Forget 'speak no evil’
/The Boston Herald
I've saved the clipping for years A minor British stage actress died ages ago while I was visiting London and a newspaper dedicated nearly a quarter of a page to a remembrance of her life. It's a great obituary, so typical of the British. They don't just tell you that someone died and is being buried at such and such a time. They tell you that she loved Yeats and never missed afternoon tea. They give you examples of how someone lived. Whether an actor or a laborer, every Brit gets a noticeable and fond farewell.

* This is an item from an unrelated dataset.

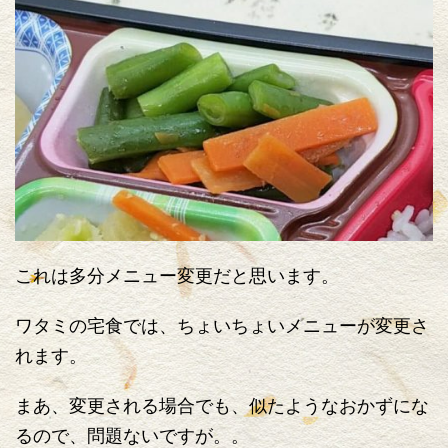
これは多分メニュー変更だと思います。
ワタミの宅食では、ちょいちょいメニューが変更さ
れます。
まあ、変更される場合でも、似たようなおかずにな
るので、問題ないですが。。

Here in the U.S. you have to be important to warrant more than a listing of funeral plans, which is a shame. Our no-nonsense dismissal of the dead robs us of history and connections. Dinah Shore was important so her death last week elicited many fond remembrances. The most interesting statement came from Burt Reynolds 'She is the only person I ever knew who had nothing bad to say about anyone.'
I was impressed with this. My mother would have been too. She would have said, 'That's the nicest thing that could be said about any person.' She used to tell me all the time 'If you don't have anything good to say about someone, don't say anything at all.' And I, in turn, told my children the same thing. But when I started to really think about what this meant, when I put sentiment aside (My mother said it, therefore, it had to be true.) I found myself face to face with a dictum that shouldn't apply anymore, that maybe never should have applied because it has the potential of doing far more harm than good.

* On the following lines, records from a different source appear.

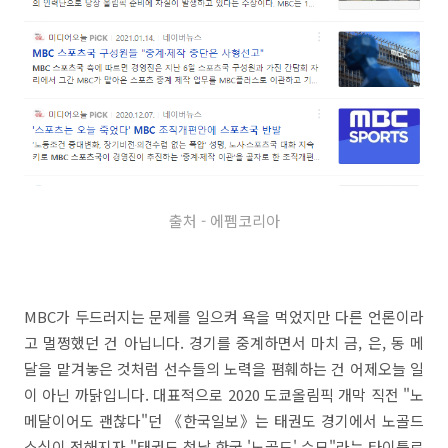
출처 - 에펨코리아
MBC가 두드러지는 문제를 일으켜 욕을 먹었지만 다른 언론이라
고 멀쩡했던 건 아닙니다. 경기를 중계하면서 마치 금, 은, 동 메
달을 맡겨놓은 것처럼 선수들의 노력을 폄훼하는 건 어제오늘 일
이 아닌 까닭입니다. 대표적으로 2020 도쿄올림픽 개막 직전 "노
메달이어도 괜찮다"던 《한국일보》는 태권도 경기에서 노골드
소식이 전해지자 "태권도 첫날 한국 '노골드' 수모"라는 타이틀로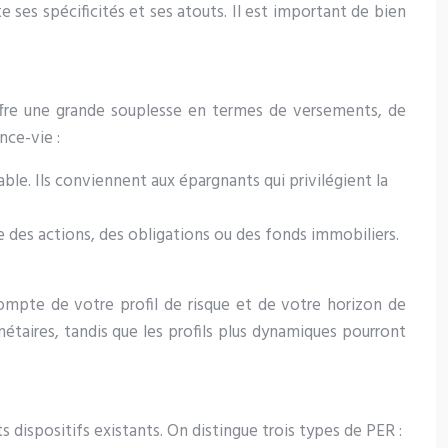
 ses spécificités et ses atouts. Il est important de bien
 offre une grande souplesse en termes de versements, de
nce-vie :
ble. Ils conviennent aux épargnants qui privilégient la
e des actions, des obligations ou des fonds immobiliers.
compte de votre profil de risque et de votre horizon de
étaires, tandis que les profils plus dynamiques pourront
s dispositifs existants. On distingue trois types de PER :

'Don't talk about someone behind his back. Don't spread rumors. Don't lie. Don't make fun of anyone.' These are needed rules. But to never say anything bad about someone? This is neither practical nor honest.
'I don't like that man,' a child tells her mother. The mother replies, 'That's not nice to say. You don't even know him.' The child knows that she doesn't like the man. This is her instinct. She knows she doesn't want to be around him. She -- knows how she feels when he looks at her. But her mother says there's nothing wrong with the man.’
So the child doesn't say another word.
As adults we play a variation of this game. We make excuses for people. He's not that bad. He has a foul mouth, but he doesn't mean what he says. He talks big, but he's all talk. He gets a little out of hand, but he wouldn't really hurt anyone. We naively believe that all people - even the people we don't like and don't trust - will behave the way we would behave, that at their core are intrinsic good.
That's why we are continually startled by priests and police chiefs who molest children, by young people who kill without remorse, by an average middle-aged guy going bonkers on a highway and grabbing a crossbow and shooting someone to death, by a learned doctor who takes a gun and kills 50 innocent people in the name of God.
Look for the good in people. And don't say anything if you haven't anything good to say.
There are bad people in this world. They torture and kill the innocent. They prey on the weak and the powerless. They shoot children. They climb towers or board trains or barge into churches or rob neighborhood stores and murder good people. The problem is we don't believe in bad guys. We believe in good guys who do bad things. We make excuses for evil. We invent reasons for all that is wrong. And evil grows, while good people everywhere refuse to acknowledge it.